Mac dédié à la publication
- Avantage : frontière claire pour le trousseau, les approbations et la traçabilité.
- Limite : capacité moins flexible et dépendance à un nœud spécifique.
- Usage acceptable : version finale, distribution interne ou publication App Store.
La documentation de sécurité des self-hosted runners de GitHub rappelle que ces machines doivent être traitées comme des environnements sensibles. Un Runner qui exécute du code non fiable ne doit pas partager automatiquement le même contexte de confiance qu’un nœud de signature.
Pour un essai contrôlé, vous pouvez isoler un Mac distant dédié au build et mesurer séparément l’accès cloud, le nettoyage du workspace, la rotation des secrets et le verrouillage du trousseau. Les configurations de Mac distant proposées par VpsMesh peuvent servir de point de départ pour cette étude, sans confondre un nœud de test avec une autorisation de publication permanente.
07Sixième indicateur : l’audit et la reprise après correction
La remise en service doit produire des résultats vérifiables, pas seulement un workflow vert. Utilisez un dépôt de test et contrôlez au minimum :
- une branche autorisée ;
- une branche non autorisée ;
- un environnement approuvé ;
- un environnement sans approbation ;
- un workflow réutilisable autorisé ;
- un workflow réutilisable hors périmètre ;
- un échange OIDC réussi ;
- un accès cloud refusé lorsque le
subouaudne correspond pas.
Pour un self-hosted runner, ajoutez les contrôles propres au Mac : redémarrage du Runner, réaffectation d’une tâche, nettoyage du workspace, absence de trousseau dans un job non autorisé et prise en charge par un nœud de secours. Les résultats doivent être associés à la version du modèle OIDC et à celle de la règle cloud.

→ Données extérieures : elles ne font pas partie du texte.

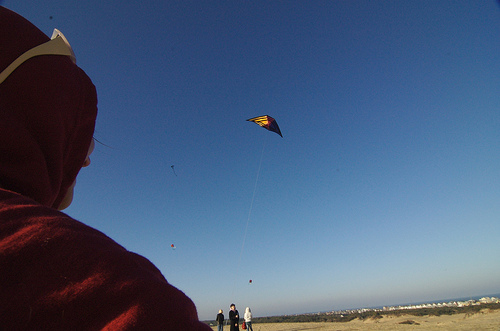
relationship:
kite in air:
[245, 115, 283, 137] [1, 2, 500, 330]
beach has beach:
[199, 309, 500, 329] [199, 309, 500, 330]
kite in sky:
[245, 115, 283, 137] [0, 0, 499, 328]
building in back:
[480, 295, 492, 303] [0, 2, 499, 318]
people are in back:
[216, 304, 255, 331] [0, 2, 499, 318]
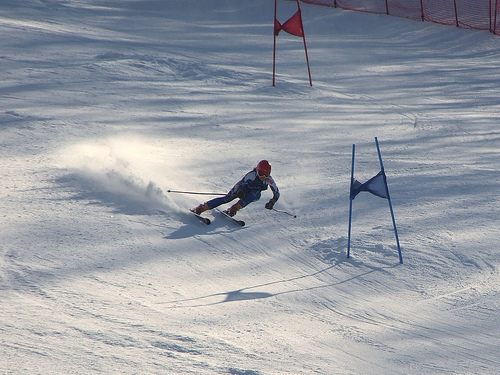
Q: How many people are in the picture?
A: One.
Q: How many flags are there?
A: Two.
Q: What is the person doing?
A: Skiing.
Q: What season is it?
A: Winter.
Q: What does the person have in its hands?
A: Ski poles.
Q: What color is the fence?
A: Orange.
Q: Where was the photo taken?
A: In the snow.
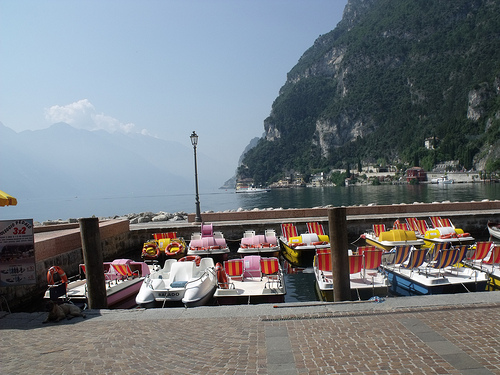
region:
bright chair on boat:
[108, 260, 138, 283]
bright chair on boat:
[221, 253, 241, 278]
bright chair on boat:
[256, 253, 280, 277]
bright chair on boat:
[312, 243, 344, 278]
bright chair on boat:
[340, 253, 360, 273]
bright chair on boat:
[354, 246, 386, 272]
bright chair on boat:
[405, 244, 425, 274]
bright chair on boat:
[434, 248, 451, 268]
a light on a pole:
[187, 128, 212, 218]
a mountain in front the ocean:
[217, 0, 498, 202]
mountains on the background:
[0, 107, 220, 198]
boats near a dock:
[35, 205, 495, 305]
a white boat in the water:
[222, 175, 267, 197]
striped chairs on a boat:
[255, 251, 280, 281]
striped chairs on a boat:
[210, 245, 285, 300]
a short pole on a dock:
[323, 195, 356, 303]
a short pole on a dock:
[73, 213, 116, 317]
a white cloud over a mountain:
[9, 90, 214, 193]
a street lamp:
[188, 133, 203, 222]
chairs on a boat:
[209, 254, 281, 275]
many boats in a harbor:
[92, 230, 497, 307]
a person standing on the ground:
[46, 268, 83, 310]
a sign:
[1, 215, 43, 296]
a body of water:
[53, 176, 433, 212]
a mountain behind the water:
[237, 45, 473, 177]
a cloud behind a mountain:
[50, 96, 114, 126]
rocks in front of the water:
[117, 214, 177, 220]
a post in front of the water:
[326, 202, 352, 299]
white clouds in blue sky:
[23, 18, 83, 75]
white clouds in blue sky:
[134, 20, 176, 55]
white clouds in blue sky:
[180, 5, 238, 59]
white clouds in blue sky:
[102, 34, 169, 97]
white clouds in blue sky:
[103, 147, 142, 186]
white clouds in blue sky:
[43, 78, 68, 122]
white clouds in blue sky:
[80, 26, 155, 86]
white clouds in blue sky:
[58, 10, 134, 77]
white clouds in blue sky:
[191, 33, 236, 81]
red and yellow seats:
[227, 268, 284, 278]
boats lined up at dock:
[151, 218, 474, 297]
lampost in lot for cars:
[186, 129, 200, 216]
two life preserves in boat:
[139, 241, 190, 256]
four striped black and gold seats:
[390, 241, 467, 268]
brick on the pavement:
[1, 332, 498, 374]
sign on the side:
[0, 225, 46, 291]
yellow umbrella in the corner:
[0, 189, 25, 214]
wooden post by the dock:
[328, 209, 364, 299]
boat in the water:
[220, 183, 284, 206]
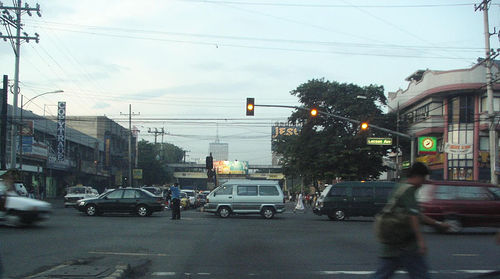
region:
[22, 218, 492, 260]
street for vehicles to travel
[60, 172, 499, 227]
vehicles on the street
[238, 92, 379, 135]
lights hanging over street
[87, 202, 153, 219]
wheels on the vehicle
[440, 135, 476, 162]
banner hanging off building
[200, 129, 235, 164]
building in the distance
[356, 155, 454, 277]
person crossing the street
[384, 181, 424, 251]
shirt on the person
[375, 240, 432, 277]
pants on the person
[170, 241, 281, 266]
the road is tarmacked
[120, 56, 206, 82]
this is the sky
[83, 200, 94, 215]
this is the wheel of the car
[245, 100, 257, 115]
this is a traffic light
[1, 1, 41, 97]
this is an electric pole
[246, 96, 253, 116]
the traffic light is yellow in colour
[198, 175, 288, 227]
the van is silver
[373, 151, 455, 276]
man is crossing the road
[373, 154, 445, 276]
man has a backpack on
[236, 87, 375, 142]
the yellow lights are on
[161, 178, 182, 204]
the shirt is blue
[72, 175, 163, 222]
the car is black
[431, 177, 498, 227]
the car is blurred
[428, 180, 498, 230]
the car is red in color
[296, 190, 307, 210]
the man is in white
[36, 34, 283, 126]
electrical wires are in the air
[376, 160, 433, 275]
a guy with his backpack hanging in his shoulder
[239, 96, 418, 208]
a traffic signal is signalling the vehicles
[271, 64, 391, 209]
the tree with green leaves in its branches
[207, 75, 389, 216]
a well grown tree on the road side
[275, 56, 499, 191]
there is a tree beside the building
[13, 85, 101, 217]
street lamp on the side of the road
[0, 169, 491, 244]
busy traffic on the road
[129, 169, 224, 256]
people standing in the middle of the road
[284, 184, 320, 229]
a person in white dress is walking on the road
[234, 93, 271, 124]
yellow street light on pole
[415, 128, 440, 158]
sign for a food place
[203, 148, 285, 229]
old small compact van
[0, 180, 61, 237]
car motion blurred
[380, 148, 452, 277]
person walking across a street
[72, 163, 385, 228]
traffic and a man waiting to cross a street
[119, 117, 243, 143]
power line in the sky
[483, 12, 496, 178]
power rod for electricity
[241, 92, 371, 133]
three yellow lights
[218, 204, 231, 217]
the vehicles front tire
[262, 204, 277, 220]
the vehicles rear tire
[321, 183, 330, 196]
the front windshield of the vehicle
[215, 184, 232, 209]
the sidedoor of the vehicle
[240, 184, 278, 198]
the rear windows of the vehicle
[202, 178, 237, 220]
the front of the vehicle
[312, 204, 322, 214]
the vehicles bumper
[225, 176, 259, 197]
the vehicles side window above door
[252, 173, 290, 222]
the rear part of the vehicle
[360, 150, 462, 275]
a man crossing a street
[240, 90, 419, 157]
three traffic lights on a pole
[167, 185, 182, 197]
a person wearing a blue shirt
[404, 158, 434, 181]
a person wearing a black hat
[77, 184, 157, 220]
a black car with four doors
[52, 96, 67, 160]
a blue sign with white letters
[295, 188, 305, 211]
a person wearing a white dress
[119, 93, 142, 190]
a wood electrical pole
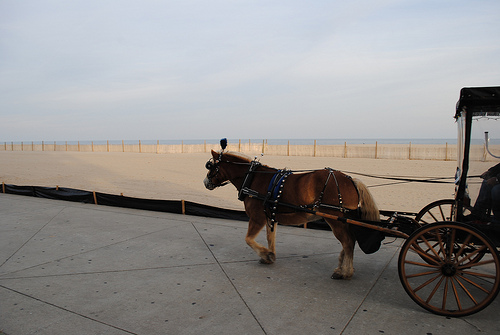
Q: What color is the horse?
A: Brown.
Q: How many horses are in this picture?
A: One.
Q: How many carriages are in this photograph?
A: One.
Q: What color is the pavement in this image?
A: Grey.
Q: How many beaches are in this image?
A: One.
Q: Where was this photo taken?
A: On a beach.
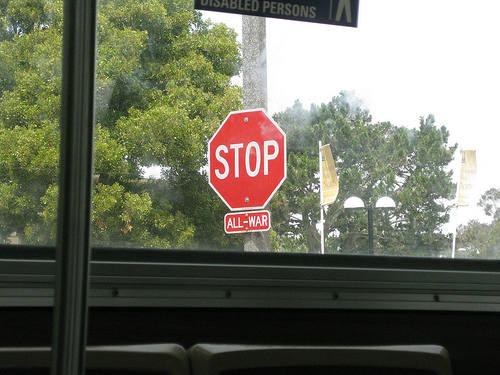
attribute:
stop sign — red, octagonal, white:
[205, 106, 287, 210]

La procédure de retour arrière doit préciser ce qui est restauré. Revenir à l’ancien format n’est pas toujours possible ni souhaitable pour les dépôts déjà passés au subject immuable. Un retour arrière sûr peut plutôt consister à désactiver temporairement un déploiement, à maintenir une branche de publication approuvée et à rétablir la règle précédente uniquement après vérification de la déclaration réellement émise.
Si vous devez tester une nouvelle organisation de publication, comparez aussi les options de location Mac de VpsMesh avec votre nœud partagé actuel. Le critère principal n’est pas seulement la puissance de compilation : c’est la possibilité de séparer le Runner, l’espace de travail, le trousseau et les preuves d’audit.

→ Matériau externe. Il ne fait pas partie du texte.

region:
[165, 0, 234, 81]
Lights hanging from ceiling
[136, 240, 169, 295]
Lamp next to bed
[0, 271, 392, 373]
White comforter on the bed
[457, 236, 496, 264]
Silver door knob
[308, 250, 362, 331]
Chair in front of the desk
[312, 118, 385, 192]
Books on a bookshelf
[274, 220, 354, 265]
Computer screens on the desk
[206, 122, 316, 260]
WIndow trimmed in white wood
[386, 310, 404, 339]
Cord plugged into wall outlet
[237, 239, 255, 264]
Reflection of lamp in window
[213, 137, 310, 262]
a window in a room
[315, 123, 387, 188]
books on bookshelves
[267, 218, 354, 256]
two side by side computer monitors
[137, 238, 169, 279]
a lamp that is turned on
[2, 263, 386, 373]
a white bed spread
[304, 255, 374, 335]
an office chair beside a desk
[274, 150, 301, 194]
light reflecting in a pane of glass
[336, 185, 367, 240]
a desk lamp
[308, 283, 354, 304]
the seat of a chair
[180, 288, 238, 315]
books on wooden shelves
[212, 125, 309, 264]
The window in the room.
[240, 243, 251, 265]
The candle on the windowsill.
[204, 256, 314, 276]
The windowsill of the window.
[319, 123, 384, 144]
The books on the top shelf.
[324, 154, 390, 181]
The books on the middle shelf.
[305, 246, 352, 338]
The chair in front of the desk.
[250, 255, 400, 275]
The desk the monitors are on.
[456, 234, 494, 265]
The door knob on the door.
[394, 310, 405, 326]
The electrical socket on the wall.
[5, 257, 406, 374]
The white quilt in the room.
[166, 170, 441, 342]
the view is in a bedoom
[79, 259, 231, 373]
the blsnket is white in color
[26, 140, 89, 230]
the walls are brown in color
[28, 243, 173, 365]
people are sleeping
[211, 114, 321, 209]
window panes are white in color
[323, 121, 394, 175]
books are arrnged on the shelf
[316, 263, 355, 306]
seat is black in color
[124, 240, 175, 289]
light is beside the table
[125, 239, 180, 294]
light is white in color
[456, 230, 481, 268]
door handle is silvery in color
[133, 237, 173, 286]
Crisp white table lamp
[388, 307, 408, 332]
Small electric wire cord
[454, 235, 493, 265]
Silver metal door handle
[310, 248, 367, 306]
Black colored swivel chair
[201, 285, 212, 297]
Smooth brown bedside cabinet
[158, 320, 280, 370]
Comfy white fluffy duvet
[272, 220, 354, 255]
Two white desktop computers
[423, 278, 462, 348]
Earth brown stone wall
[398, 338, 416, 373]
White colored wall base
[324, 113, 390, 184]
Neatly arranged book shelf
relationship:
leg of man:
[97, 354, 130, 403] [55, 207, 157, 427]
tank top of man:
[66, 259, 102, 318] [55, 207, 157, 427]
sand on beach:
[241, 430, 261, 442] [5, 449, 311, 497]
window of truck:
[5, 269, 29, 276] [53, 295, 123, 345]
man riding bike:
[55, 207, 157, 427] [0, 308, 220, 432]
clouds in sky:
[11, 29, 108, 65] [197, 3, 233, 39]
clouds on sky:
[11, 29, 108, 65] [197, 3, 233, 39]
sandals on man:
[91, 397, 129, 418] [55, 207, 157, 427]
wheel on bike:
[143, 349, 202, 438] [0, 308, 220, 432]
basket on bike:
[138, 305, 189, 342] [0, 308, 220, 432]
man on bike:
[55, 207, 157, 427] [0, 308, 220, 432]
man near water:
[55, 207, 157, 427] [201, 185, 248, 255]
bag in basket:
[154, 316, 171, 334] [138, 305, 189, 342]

08Ce que votre architecture actuelle risque de masquer
Une architecture qui place OIDC, les secrets cloud et la signature Apple sur la même machine simplifie le premier déploiement, mais elle augmente le rayon d’impact d’un job compromis. Un Mac partagé conserve potentiellement des fichiers temporaires, un trousseau accessible et des journaux produits par plusieurs équipes. Une règle cloud élargie peut ensuite donner à d’autres dépôts une capacité qui n’était pas prévue.
La location d’un Mac distant ne corrige pas automatiquement ces défauts. Elle devient intéressante lorsque vous l’utilisez comme nœud dédié, avec routage explicite, nettoyage vérifiable, accès SSH ou VNC limité et séparation du Mac de build par rapport au Mac de signature. Pour une validation régionale ou un pilote, vous pouvez également comparer un nœud Mac mini distant à Singapour à votre infrastructure actuelle, sans transférer les clés de production avant l’acceptation des contrôles.
Une fois la règle OIDC réparée, examinez donc la cohabitation réelle entre identité cloud, identité du Runner et identité Apple. Si votre nœud actuel ne permet pas de les isoler, un Mac distant dédié peut servir à tester la publication, la récupération après panne et la rotation des credentials avant une extension à toute l’entreprise.